It’s been a big year for Beth Sundstrom and Andrea DeMaria, co-directors of the Women’s Health Research Team at the College of Charleston.
Invited early in the year to be part of a Science for the People podcast about contraception, the pair has now been named one of Charlie Magazine’s 50 Most Progressive for their groundbreaking work in women’s health and reproductive rights.
“We’re approaching women’s health from different angles, using scientific research in behavioral and clinical health, as well as looking at communication and social marketing,” says Sundstrom, assistant professor of communication and public health. “The idea is to empower women and girls by giving them the best health information out there. We want to give women a voice in their own healthcare.”
Since Sundstrom and DeMaria, an assistant professor of public health, founded the Women’s Health Research Team in 2013, they have partnered with researchers, clinicians, practitioners and other women’s health organizations to bridge the gap between theory and practice and develop community-based public health interventions.

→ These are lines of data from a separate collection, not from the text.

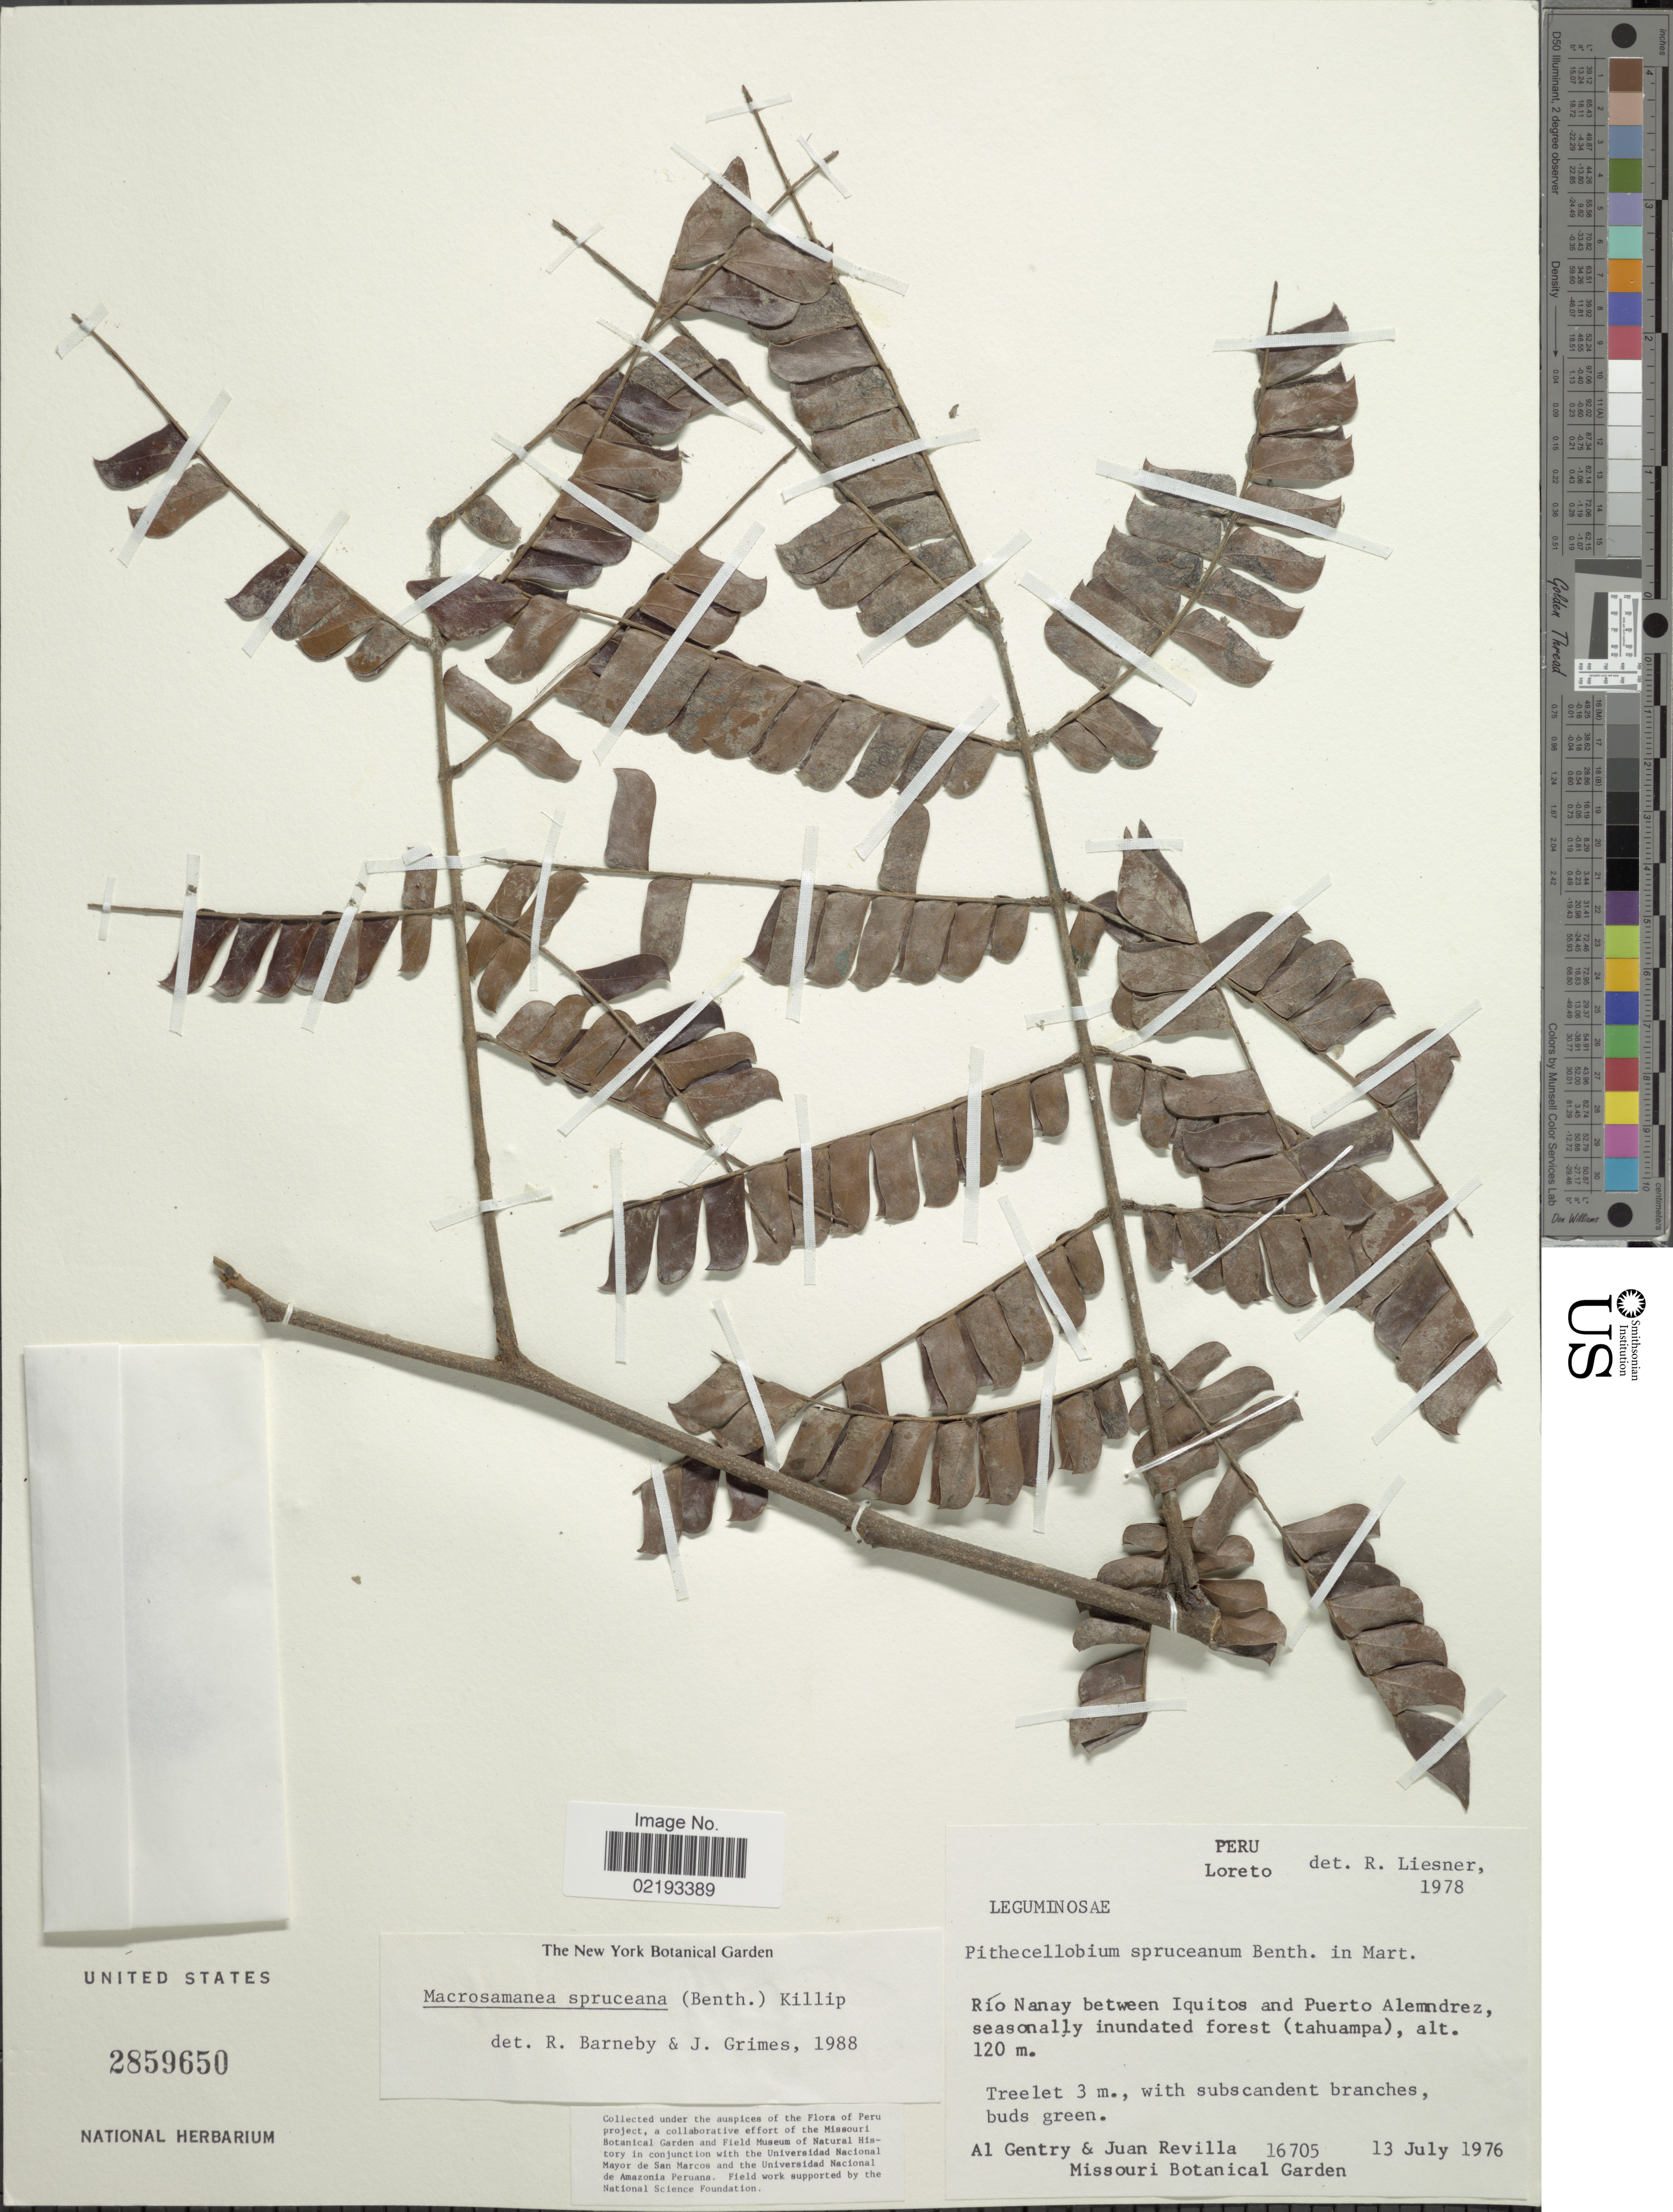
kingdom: Plantae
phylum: Tracheophyta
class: Magnoliopsida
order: Fabales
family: Fabaceae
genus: Macrosamanea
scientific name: Macrosamanea spruceana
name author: (Benth.) Killip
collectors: A. H. Gentry & J. Revilla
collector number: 16705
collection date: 1976-07-13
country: Peru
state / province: Loreto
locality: Río Nanay between Iquitos and Puerto Alemndrez, seasonally inundated forest (tahuampa)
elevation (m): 120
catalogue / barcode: US 2859650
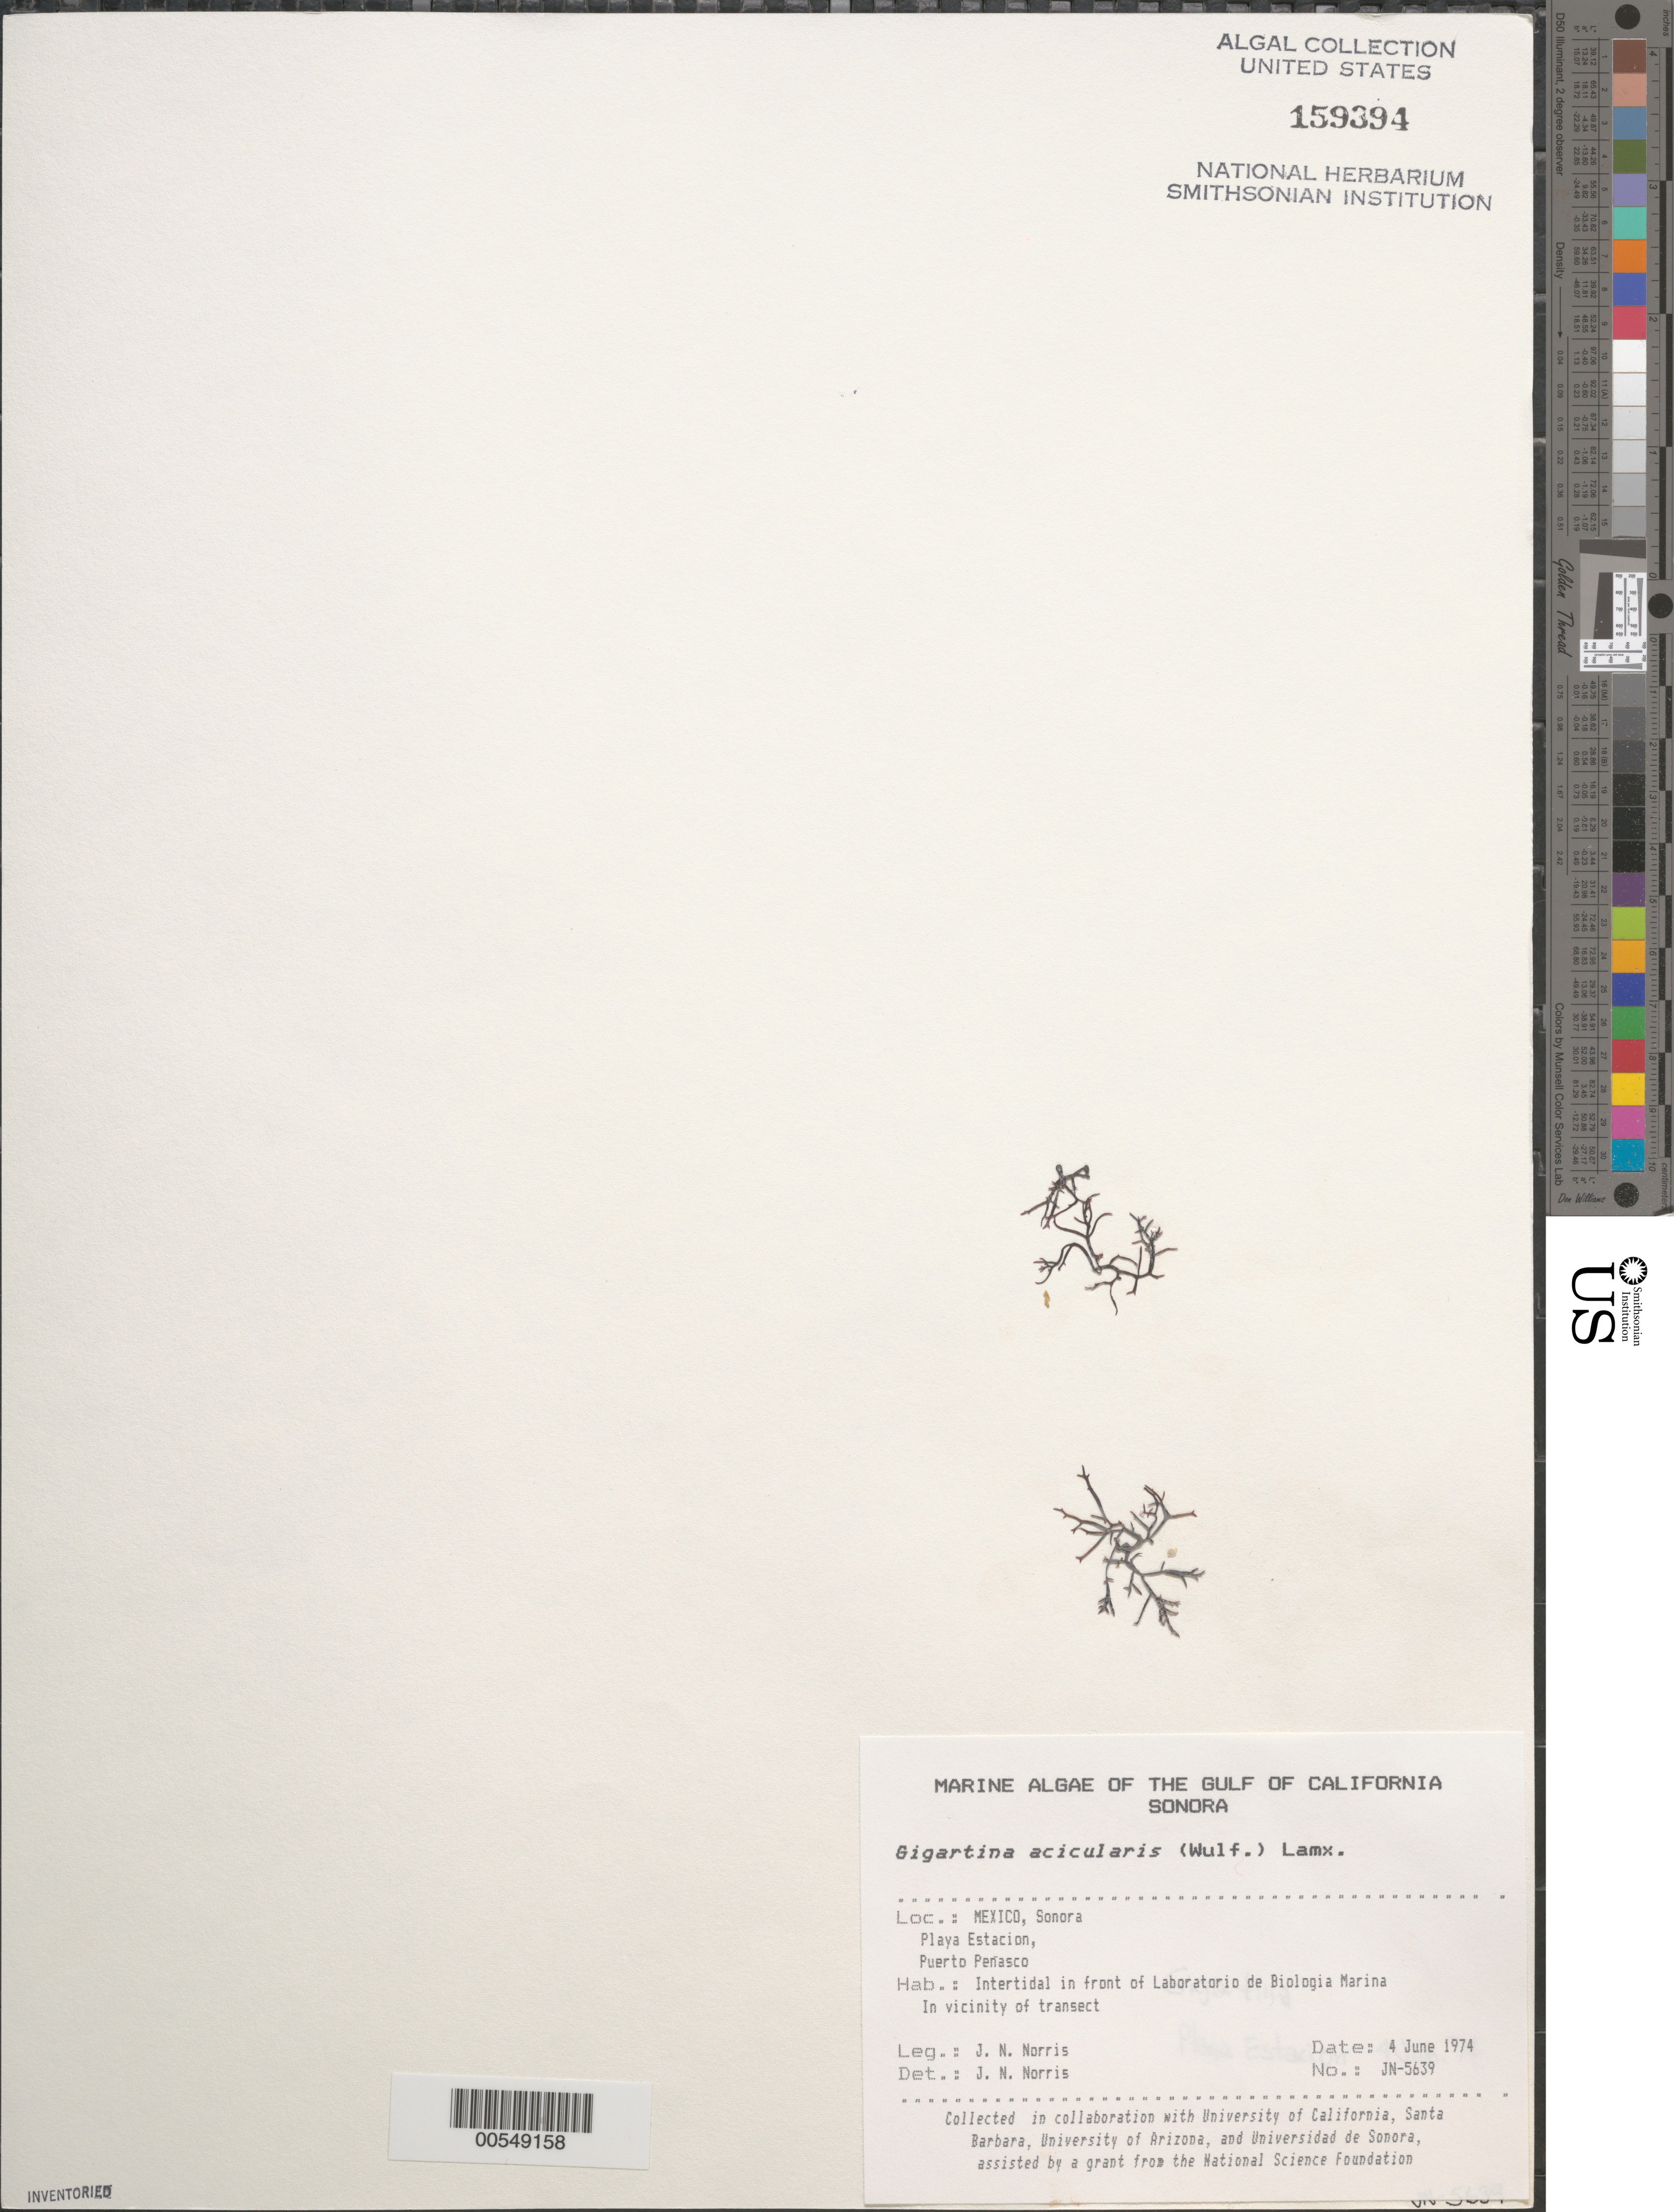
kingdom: Plantae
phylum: Rhodophyta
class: Florideophyceae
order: Gigartinales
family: Gigartinaceae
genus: Chondracanthus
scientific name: Chondracanthus acicularis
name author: (Roth) Fredericq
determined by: Algae name updating Project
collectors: J. N. Norris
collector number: JN-5639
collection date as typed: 04 Jun 1974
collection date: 1974-06-04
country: Mexico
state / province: Sonora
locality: Playa Estacion, Puerto Penasco, Laboratorio de Biologia Marina shore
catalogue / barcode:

With six faculty members, three graduate research assistants and 17 undergraduate research assistants, the team of over 25 is currently working on an oral history of South Carolina women’s reproductive health, an on-campus campaign for long-acting reversible contraception (LARC) and the development of a collegiate recovery program for CofC students.
“Our students come from all disciplines: anything from biology and chemistry to international studies and art history – and of course health communication and public health,” says Sundstrom, who specializes in strategic health communication and encourages her students to find their own academic identity as researchers.
Sundstrom’s new book, Reproductive Justice and Women’s Voices: Health Communication Across the Lifespan, is the result of her in-depth interviews with women about how they perceived health issues and how they make decisions about their health.
“What I found was that women trust their doctors, but they really negotiate their information: Their family and friends actually have more influence in their health decisions. Digging in further, we find that they’re looking for voices of other women – personal experiences from lay experts,” says Sundstrom, noting that women tend to seek out these resources online. “They want their information online. They’re savvy about negotiating information and knowing what’s valid. So, as public health communicators, this is where we can reach them. They want reliable sites where they can hear from other women.”